#### [What you will do]
Using the housing description below, decide whether each statement agrees with it, answering yes or no and quoting the deciding words exactly. 1. The housing 110 is made of metal. 2. The operation knob 120 covers the upper opening 111B once assembled. 3. The two beam portions 115-1 and 115-2 can deform elastically in the Y-axis direction.

#### [Document excerpt]
..............................
The housing 110 is a resin member having a shape of a container having a hollow structure. The rubber sheet 150, the substrate 160, and the cover 130 are contained in the housing 110. A wall portion 111 having an approximately rectangular barrel-like external shape extending in the upper-lower direction is formed at an upper portion of the housing 110. The wall portion 111 has an upper opening 111B. The upper opening 111B is covered with the operation knob 120 when assembled. The wall portion 111 has the pair of projecting portions 111A that are situated to project from the left and right internal walls, respectively. The projecting portions 111A have a shape conforming to the bearing holes 121A of the operation knob 120, and are situated at positions corresponding to the bearing holes 121A. By the pair of projecting portions 111A being engaged with the pair of bearing holes 121A, respectively, the wall portion 111 is configured to support the operation knob 120 such that the operation knob 120 can pivot in the front-rear direction (X-axis direction).
As illustrated in FIG. 4 and FIGS. 5 , the housing 110 includes two beam portions 115 (115-1 and 115-2) in the wall portion 111. The beam portion 115-1 is situated on the front side (X-axis positive side), is supported on the wall portion supporting the operation knob 120, and extends in the left-right direction (Y-axis direction). The beam portion 115-2 is situated on the rear side (X-axis negative side), is supported on the wall supporting the operation knob 120, and extends in the left-right direction (Y-axis direction). The two beam portions 115-1 and 115-2 each have a plate shape, and are elastically deformable in the X-axis direction.
..............................
#### [Record excerpts]
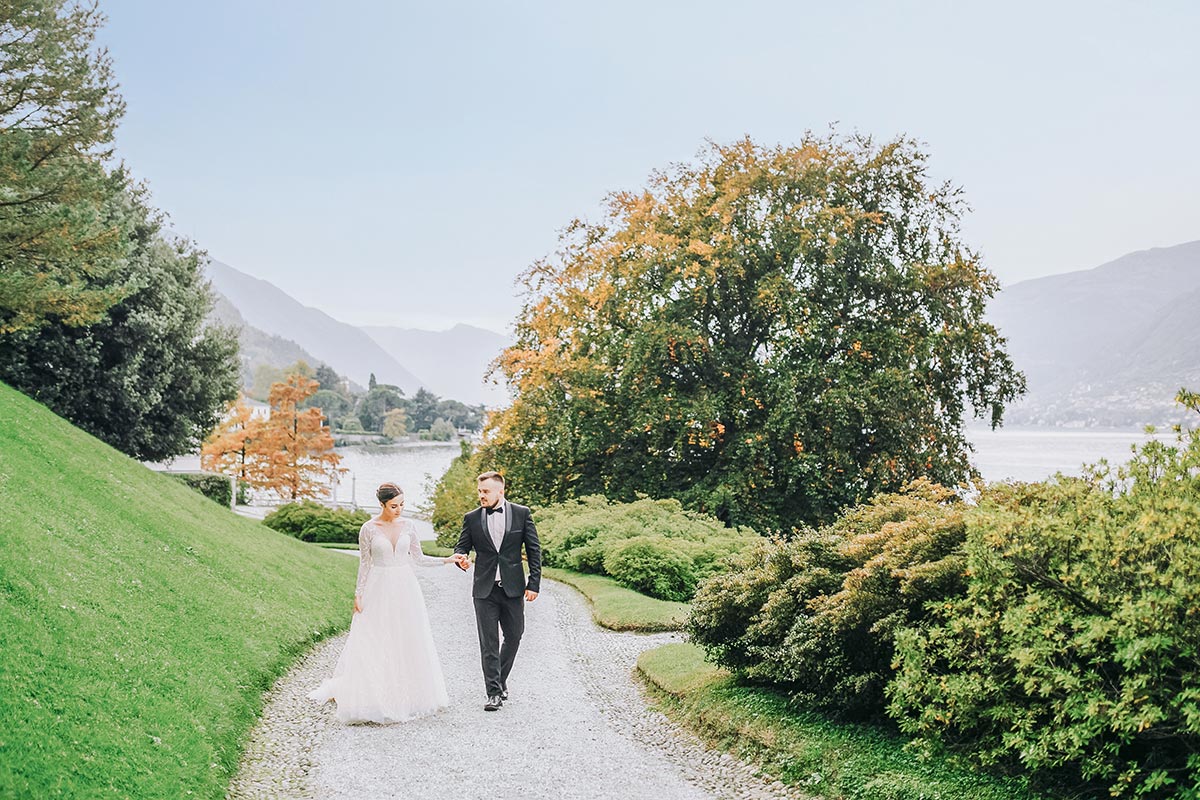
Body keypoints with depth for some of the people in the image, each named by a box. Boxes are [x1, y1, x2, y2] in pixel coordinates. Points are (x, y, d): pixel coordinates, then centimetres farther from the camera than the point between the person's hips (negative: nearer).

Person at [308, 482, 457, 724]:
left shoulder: (407, 527, 3)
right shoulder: (368, 529, -5)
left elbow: (418, 558, 8)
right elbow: (364, 564, -1)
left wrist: (447, 560, -1)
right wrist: (358, 594, -3)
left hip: (405, 589, 3)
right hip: (379, 590, -3)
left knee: (407, 643, 7)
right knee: (372, 644, -4)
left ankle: (407, 695, 17)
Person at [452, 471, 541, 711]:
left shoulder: (522, 514, 0)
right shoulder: (471, 518, 3)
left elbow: (534, 550, 2)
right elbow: (461, 547, 6)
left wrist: (533, 583, -4)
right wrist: (460, 558, -19)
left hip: (513, 588, 0)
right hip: (484, 590, 0)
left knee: (513, 637, 10)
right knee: (488, 642, -1)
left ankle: (500, 679, 32)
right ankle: (494, 692, 5)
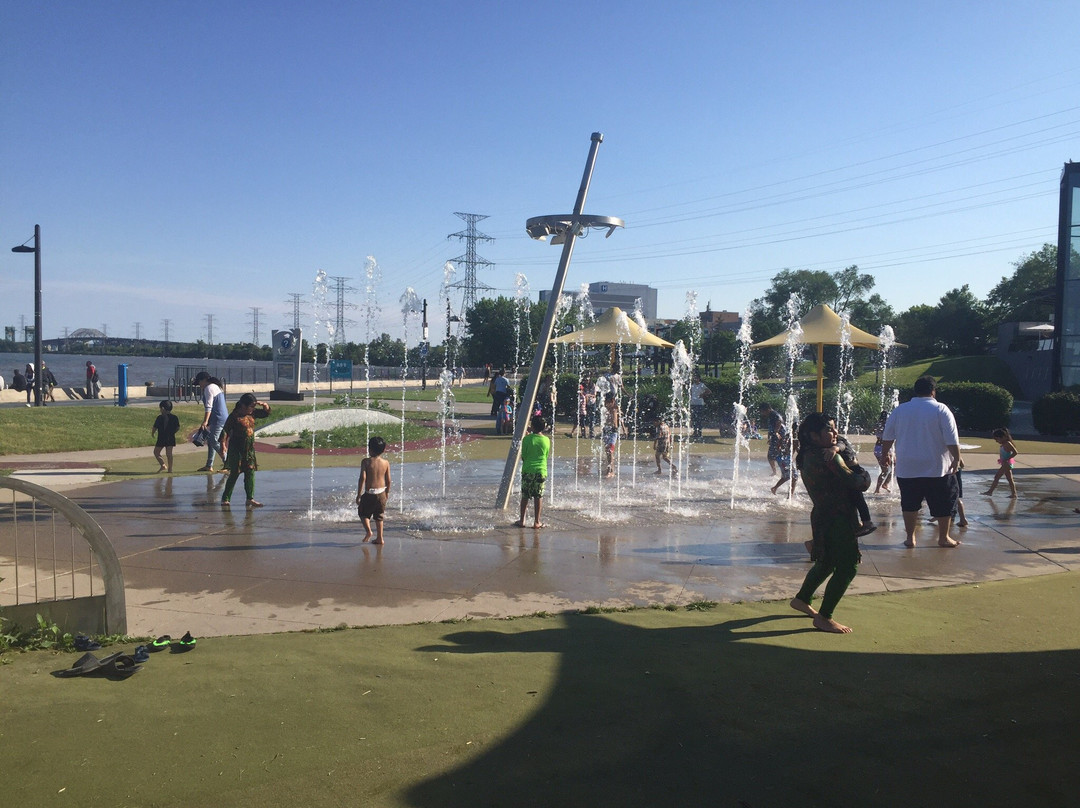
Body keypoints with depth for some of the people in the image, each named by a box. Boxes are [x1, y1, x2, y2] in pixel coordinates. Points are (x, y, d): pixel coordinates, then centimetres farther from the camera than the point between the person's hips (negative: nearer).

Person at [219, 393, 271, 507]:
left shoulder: (253, 413, 6)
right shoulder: (234, 416, -12)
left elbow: (266, 412, 17)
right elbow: (225, 430, -14)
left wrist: (264, 405, -2)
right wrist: (223, 443, -25)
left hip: (249, 449, 6)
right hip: (236, 449, -6)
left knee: (250, 474, 4)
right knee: (234, 474, 0)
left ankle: (250, 499, 8)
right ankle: (225, 498, 12)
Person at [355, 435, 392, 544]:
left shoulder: (366, 461, -11)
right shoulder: (386, 462, -2)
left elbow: (362, 478, -15)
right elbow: (388, 480, 3)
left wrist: (359, 495, -10)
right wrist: (387, 492, 18)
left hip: (369, 493, -3)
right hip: (381, 493, 3)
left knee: (362, 512, 16)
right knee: (379, 516, 16)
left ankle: (368, 530, -6)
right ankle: (379, 538, 16)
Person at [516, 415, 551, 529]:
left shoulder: (527, 439, -9)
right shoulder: (547, 440, -2)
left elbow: (523, 456, -2)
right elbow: (546, 456, 9)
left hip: (527, 470, -1)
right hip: (541, 471, 1)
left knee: (525, 496, 9)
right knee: (538, 496, 7)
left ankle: (522, 520, 15)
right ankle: (536, 522, 10)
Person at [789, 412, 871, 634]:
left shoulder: (807, 456, 8)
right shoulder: (829, 458, -20)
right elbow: (857, 483, -18)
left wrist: (835, 449, 0)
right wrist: (864, 474, 4)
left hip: (823, 516, 10)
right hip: (837, 519, -10)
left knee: (827, 563, 25)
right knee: (847, 568, -3)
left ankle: (801, 599, 39)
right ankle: (823, 617, 2)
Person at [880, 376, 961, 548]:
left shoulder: (899, 410, 3)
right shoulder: (941, 410, -6)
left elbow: (886, 438, 8)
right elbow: (952, 441, -11)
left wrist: (885, 454, 21)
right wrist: (957, 459, 0)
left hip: (906, 469, 3)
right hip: (937, 469, -3)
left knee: (910, 504, 14)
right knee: (944, 503, 12)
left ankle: (910, 537, 18)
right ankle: (944, 538, 20)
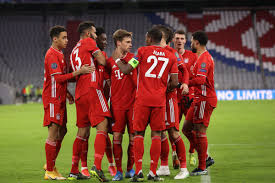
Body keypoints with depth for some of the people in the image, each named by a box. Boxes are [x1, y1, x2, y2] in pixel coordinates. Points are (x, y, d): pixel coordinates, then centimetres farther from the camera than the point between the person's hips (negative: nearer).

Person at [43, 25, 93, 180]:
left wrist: (66, 93, 18)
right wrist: (78, 72, -24)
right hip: (53, 99, -10)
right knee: (53, 134, -8)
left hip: (59, 98, 10)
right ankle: (50, 171, -4)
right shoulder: (52, 55, -14)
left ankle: (50, 165, 23)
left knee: (62, 131, 14)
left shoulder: (59, 54, 17)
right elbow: (58, 77, -22)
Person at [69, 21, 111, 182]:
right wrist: (101, 53, 14)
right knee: (102, 126, -12)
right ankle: (97, 166, -26)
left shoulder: (74, 51, 26)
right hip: (92, 89, -8)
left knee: (83, 133, 13)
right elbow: (102, 62, -5)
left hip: (79, 94, 8)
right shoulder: (88, 42, 2)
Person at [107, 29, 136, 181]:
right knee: (117, 136, -4)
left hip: (133, 103, 1)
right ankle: (118, 171, 3)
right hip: (117, 104, -1)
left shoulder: (134, 59, 7)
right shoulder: (110, 62, 4)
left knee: (133, 137, 1)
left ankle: (130, 168, 14)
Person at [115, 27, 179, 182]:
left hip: (143, 99, -2)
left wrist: (117, 59, 18)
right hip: (160, 100, 2)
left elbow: (126, 70, -1)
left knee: (139, 134, 4)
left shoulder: (143, 51, 1)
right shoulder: (171, 56, 9)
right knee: (156, 134, 5)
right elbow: (174, 83, 4)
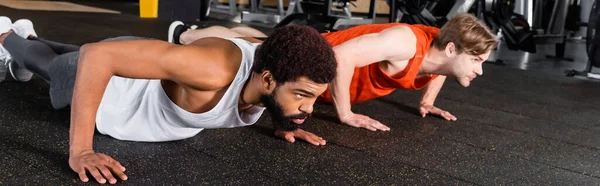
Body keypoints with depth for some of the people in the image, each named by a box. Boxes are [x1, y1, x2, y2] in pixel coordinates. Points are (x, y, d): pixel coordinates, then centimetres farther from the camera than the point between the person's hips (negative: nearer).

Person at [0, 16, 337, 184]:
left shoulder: (274, 61, -27)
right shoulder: (213, 69, -50)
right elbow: (96, 54, -47)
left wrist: (283, 122, -10)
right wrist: (80, 150, -46)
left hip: (139, 66, 6)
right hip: (102, 74, -6)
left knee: (60, 59, 40)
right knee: (51, 65, 33)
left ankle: (29, 34, 70)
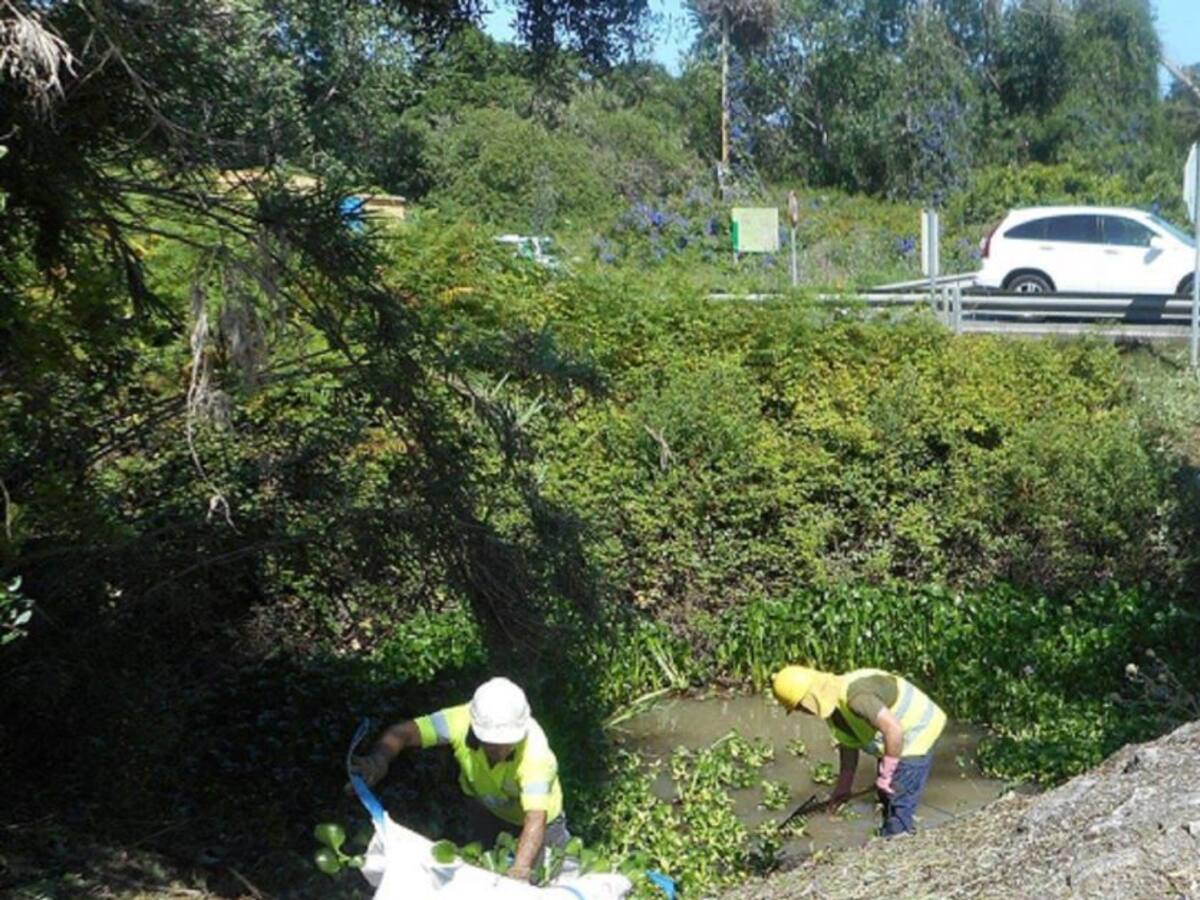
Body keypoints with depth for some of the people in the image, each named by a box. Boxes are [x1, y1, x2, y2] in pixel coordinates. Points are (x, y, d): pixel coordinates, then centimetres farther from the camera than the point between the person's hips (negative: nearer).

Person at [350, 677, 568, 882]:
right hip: (489, 810, 2)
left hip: (538, 815, -2)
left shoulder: (535, 751, -43)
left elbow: (536, 819, -51)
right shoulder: (462, 721, -36)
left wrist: (520, 869, -67)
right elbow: (403, 732, -40)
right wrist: (378, 760, -62)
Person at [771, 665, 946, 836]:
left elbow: (894, 729, -39)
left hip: (916, 733, -10)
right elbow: (848, 745, 11)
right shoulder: (833, 708, -2)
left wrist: (885, 774, -29)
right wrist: (842, 789, 17)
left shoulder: (854, 696, -34)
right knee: (887, 797, 21)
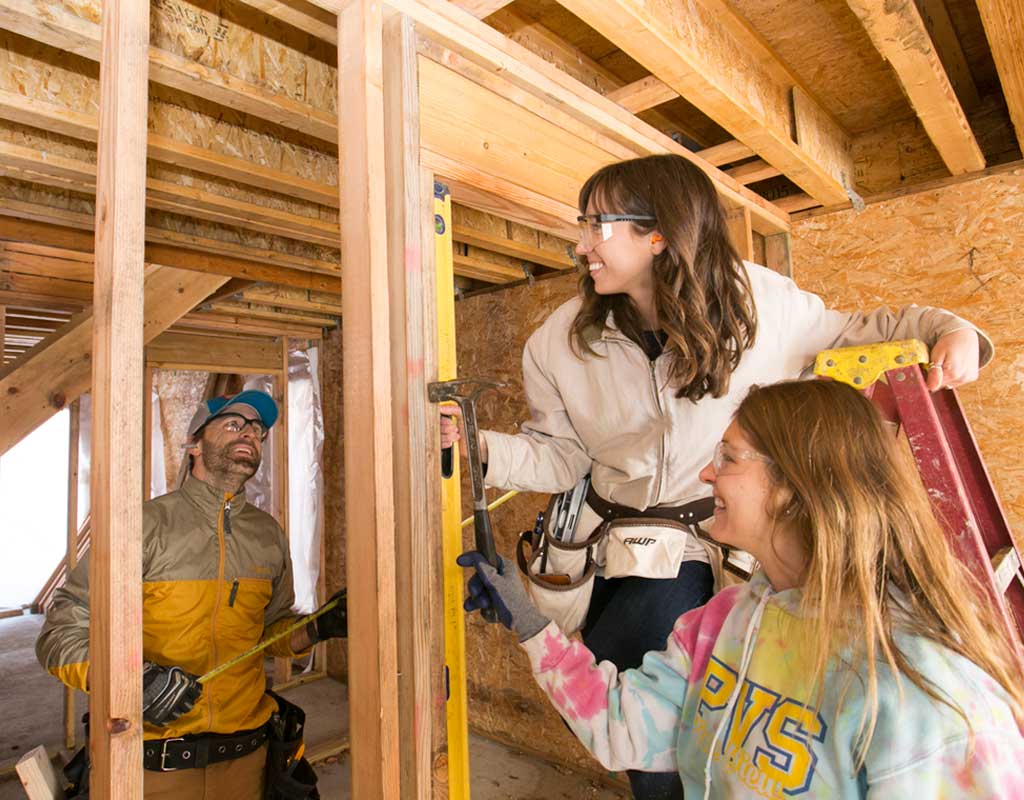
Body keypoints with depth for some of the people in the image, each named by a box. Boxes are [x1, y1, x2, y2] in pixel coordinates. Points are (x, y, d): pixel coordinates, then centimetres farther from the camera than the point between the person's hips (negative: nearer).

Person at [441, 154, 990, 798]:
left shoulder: (758, 299, -11)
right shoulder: (562, 342, -9)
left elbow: (846, 333, 5)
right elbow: (561, 454, -3)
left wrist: (949, 329, -11)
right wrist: (478, 442, -18)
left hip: (727, 547, -1)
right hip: (618, 546, 2)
..............................
#### [Written solution]
1. No: "The housing 110 is a resin member having a shape of a container having a hollow structure."
2. Yes: "The upper opening 111B is covered with the operation knob 120 when assembled."
3. No: "are elastically deformable in the X-axis direction."